К концу третьего года работ Шлиман вскрыл пять последовательных культурных слоев, один под другим, и убедился, что каждый из них представлял собой останки сменявших здесь друг друга древних городов. К сожалению, будучи дилетантом в предпринятом им новом деле, Шлиман приказывал рабочим вести траншею напрямик, сквозь все препятствия, и в результате разрушил попутно многие более поздние останки. Позднее он оправдывался: «Поскольку моей целью было раскопать Трою, которую я ожидал найти в одном из самых нижних слоев, я был вынужден разрушить руины в слоях более высоких». (Как теперь известно, он попутно разрушил руины и той Трои, которую искал.) Тем не менее во втором снизу слое на глубине 15 метров (по нынешней нумерации, это Троя-2) он обнаружил более или менее «гомеровский» элемент: развалины большой крепостной башни. В марте 1873 года в этом же слое были найдены остатки мощеной улицы, покрытые толстым слоем разноцветного пепла (пепел — это пожар, а пожар — это война!), а также развалины двух больших ворот, заваленных обломками. И, наконец, несколько позже, под самый конец сезона, здесь же были раскопаны и знаменитые «сокровища Приама» — золотая «диадема Елены Прекрасной», как тотчас назвал ее Шлиман, собранная из 16 тысяч золотых звеньев, и множество других золотых украшений{11}.
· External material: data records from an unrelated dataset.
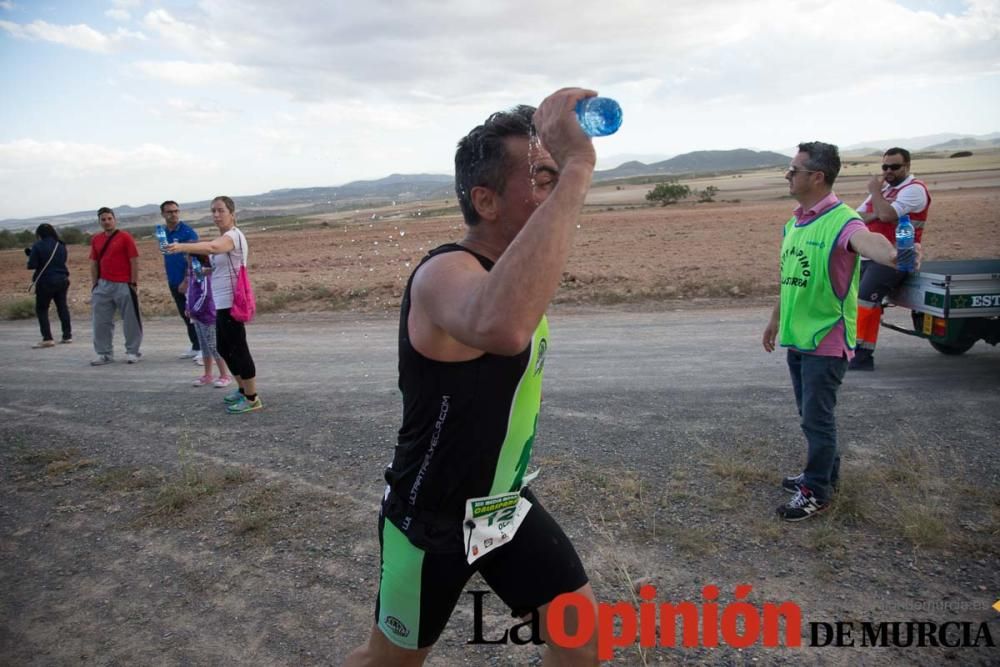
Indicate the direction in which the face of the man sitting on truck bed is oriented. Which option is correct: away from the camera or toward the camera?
toward the camera

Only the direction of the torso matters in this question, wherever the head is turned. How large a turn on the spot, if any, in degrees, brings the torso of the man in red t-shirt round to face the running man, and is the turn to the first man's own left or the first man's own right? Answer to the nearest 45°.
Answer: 0° — they already face them

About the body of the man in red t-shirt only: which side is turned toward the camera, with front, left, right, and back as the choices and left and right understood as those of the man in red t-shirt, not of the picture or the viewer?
front

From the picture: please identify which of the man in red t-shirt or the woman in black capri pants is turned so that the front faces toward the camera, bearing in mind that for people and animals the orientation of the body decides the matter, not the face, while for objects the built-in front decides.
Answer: the man in red t-shirt

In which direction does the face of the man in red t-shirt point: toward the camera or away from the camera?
toward the camera

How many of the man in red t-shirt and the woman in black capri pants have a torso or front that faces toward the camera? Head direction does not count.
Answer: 1

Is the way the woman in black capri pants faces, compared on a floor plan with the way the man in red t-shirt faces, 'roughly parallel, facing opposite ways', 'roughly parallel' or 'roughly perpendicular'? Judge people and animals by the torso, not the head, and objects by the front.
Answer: roughly perpendicular

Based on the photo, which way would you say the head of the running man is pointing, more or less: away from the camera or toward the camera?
toward the camera
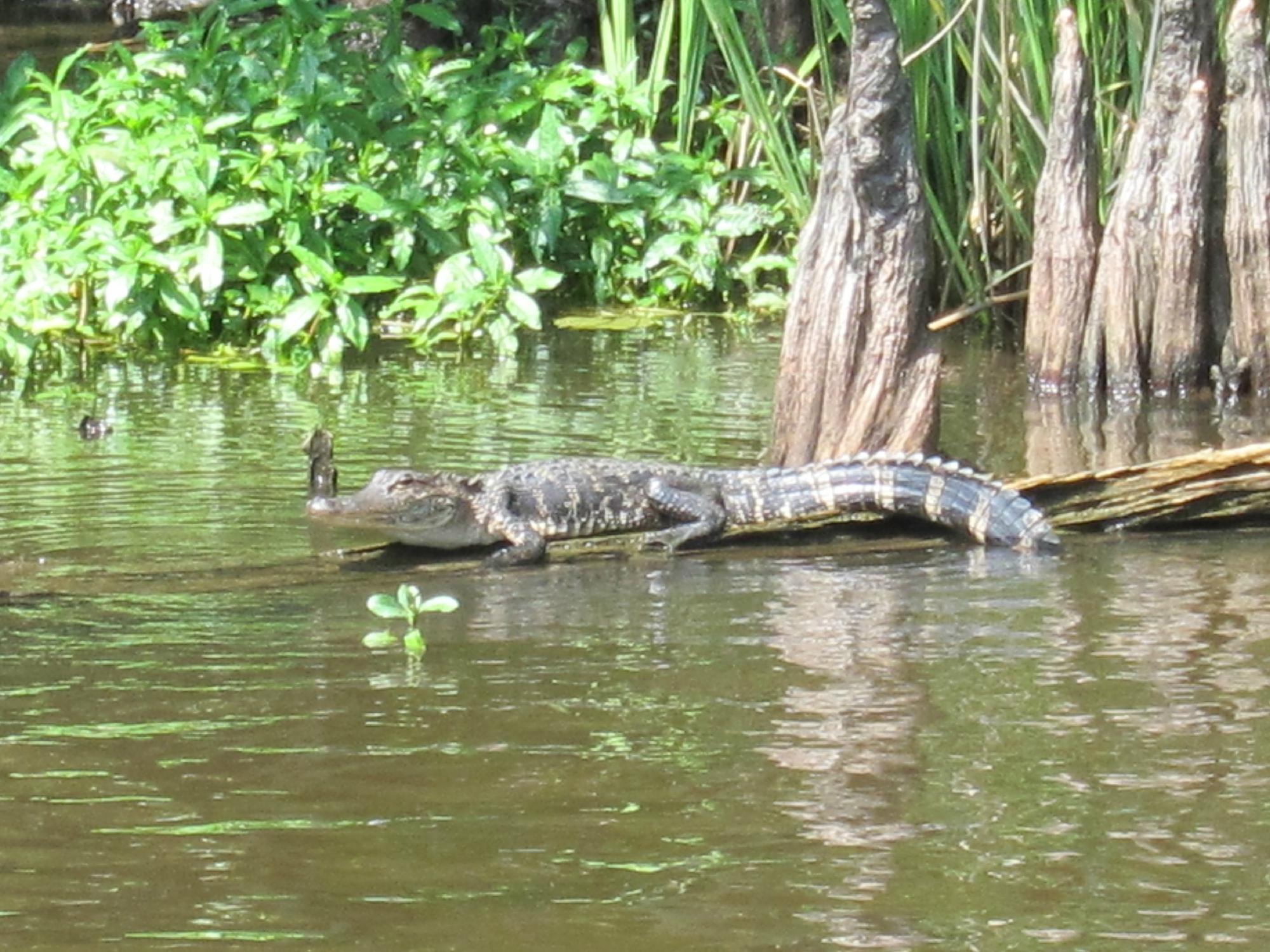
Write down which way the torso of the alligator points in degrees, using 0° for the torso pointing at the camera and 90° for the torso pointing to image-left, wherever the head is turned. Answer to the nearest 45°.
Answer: approximately 90°

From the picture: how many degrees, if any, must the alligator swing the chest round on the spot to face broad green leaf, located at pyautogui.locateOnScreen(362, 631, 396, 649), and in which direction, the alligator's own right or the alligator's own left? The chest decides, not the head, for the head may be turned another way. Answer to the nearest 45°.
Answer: approximately 45° to the alligator's own left

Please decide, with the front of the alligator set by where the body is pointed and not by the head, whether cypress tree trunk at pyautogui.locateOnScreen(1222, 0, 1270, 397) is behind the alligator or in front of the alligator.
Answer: behind

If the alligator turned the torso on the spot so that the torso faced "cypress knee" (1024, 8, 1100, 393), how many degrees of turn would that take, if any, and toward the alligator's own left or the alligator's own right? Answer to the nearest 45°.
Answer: approximately 135° to the alligator's own right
Все это убедило его, что он отыскал заветную цель. Да и как иначе: укрепления, сокровища, а главное — пепел! Пепел — это пожар, а пожар — это война, не так ли?! И какая же, если не Троянская?
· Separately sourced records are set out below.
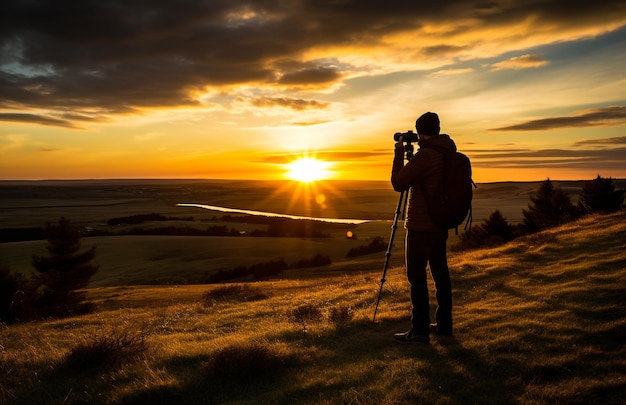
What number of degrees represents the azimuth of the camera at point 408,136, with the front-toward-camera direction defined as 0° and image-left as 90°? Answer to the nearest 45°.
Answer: approximately 90°

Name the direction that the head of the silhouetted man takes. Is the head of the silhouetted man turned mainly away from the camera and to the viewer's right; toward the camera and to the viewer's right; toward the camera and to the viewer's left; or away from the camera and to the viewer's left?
away from the camera and to the viewer's left

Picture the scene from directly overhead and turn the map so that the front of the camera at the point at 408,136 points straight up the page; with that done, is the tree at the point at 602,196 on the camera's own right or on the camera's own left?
on the camera's own right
С момента сенсационной публикации всех этих гиссарлыкских открытий за Шлиманом прочно укрепилась слава «человека, который нашел Трою». В каком-то смысле это было справедливо, потому что он действительно нашел «точное местоположение» этого древнего города. Однако ту Трою, которую он искал — гомеровскую, «Приамову» Трою, — найти оказалось значительно труднее. Шлиман поторопился, объявив ею найденную им Трою-2. Это отождествление сразу вызвало у специалистов серьезные сомнения: Троя-2 была слишком мала по размерам (всего 100*80 метров), а грубость и примитивность ее строений никак не соответствовала пышным описаниям Гомера. Шлиман, правда, пытался убедить скептиков (а заодно, наверно, и самого себя), что «Гомер был эпический поэт, а не историк; к тому же он видел Трою через 300 лет после ее разрушения», но и сам не мог не согласиться: «Если Троя действительно была таким небольшим по размерам городком, то несколько сот человек могли взять ее за несколько дней, и тогда всю «Троянскую войну» пришлось бы признать полным вымыслом…» Эти сомнения заставили его вскоре вернуться на Гиссарлык. И еще не раз вернуться.